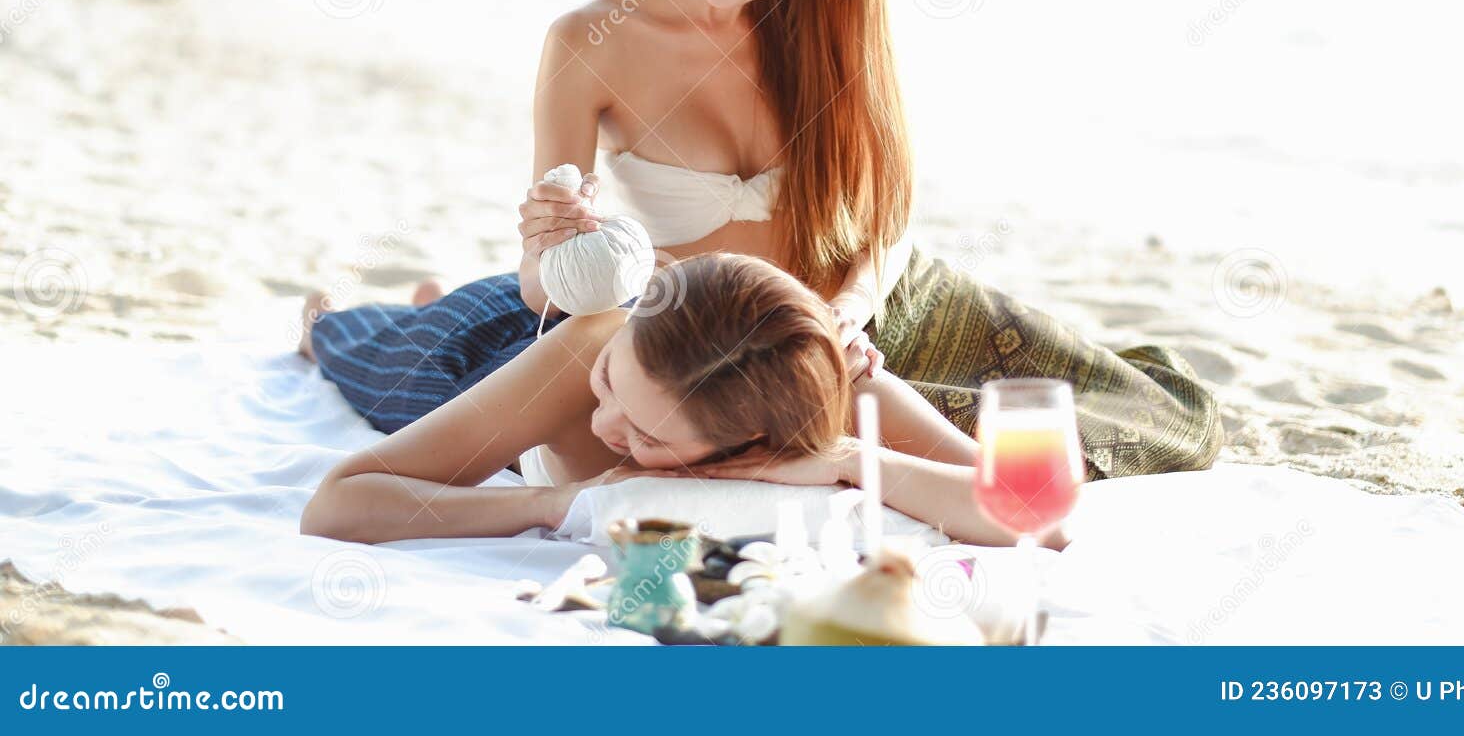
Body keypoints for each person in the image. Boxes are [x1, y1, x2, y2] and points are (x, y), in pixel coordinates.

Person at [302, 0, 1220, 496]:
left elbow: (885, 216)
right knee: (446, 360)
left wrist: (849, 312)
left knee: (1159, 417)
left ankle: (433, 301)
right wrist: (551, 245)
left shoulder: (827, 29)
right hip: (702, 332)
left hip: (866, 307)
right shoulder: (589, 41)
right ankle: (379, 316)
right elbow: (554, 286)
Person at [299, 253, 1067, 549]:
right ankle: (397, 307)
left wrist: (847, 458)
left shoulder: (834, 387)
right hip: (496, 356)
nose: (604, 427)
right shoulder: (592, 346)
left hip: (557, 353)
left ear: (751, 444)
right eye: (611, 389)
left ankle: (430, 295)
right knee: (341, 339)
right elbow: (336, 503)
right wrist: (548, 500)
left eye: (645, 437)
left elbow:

########################################

__Work to be completed__. Please write out the whole listing exactly, but not the pictures in it.

__Exercise response__.
Body keypoints for each person in the image. Boxes are [x1, y1, x2, y2] and points are (x, y), in pixel coordinates.

Person at [302, 0, 1220, 496]:
left elbow: (885, 216)
right knee: (446, 360)
left wrist: (849, 312)
left knee: (1159, 417)
left ankle: (433, 301)
right wrist: (551, 245)
left shoulder: (827, 29)
right hip: (702, 332)
left hip: (866, 307)
right shoulder: (589, 41)
right ankle: (379, 316)
right elbow: (554, 286)
Person at [299, 253, 1067, 549]:
right ankle: (397, 307)
left wrist: (847, 458)
left shoulder: (834, 387)
right hip: (496, 356)
nose: (604, 427)
right shoulder: (592, 346)
left hip: (557, 353)
left ear: (751, 444)
right eye: (611, 389)
left ankle: (430, 295)
right knee: (341, 339)
right elbow: (336, 503)
right wrist: (548, 500)
left eye: (645, 437)
left elbow:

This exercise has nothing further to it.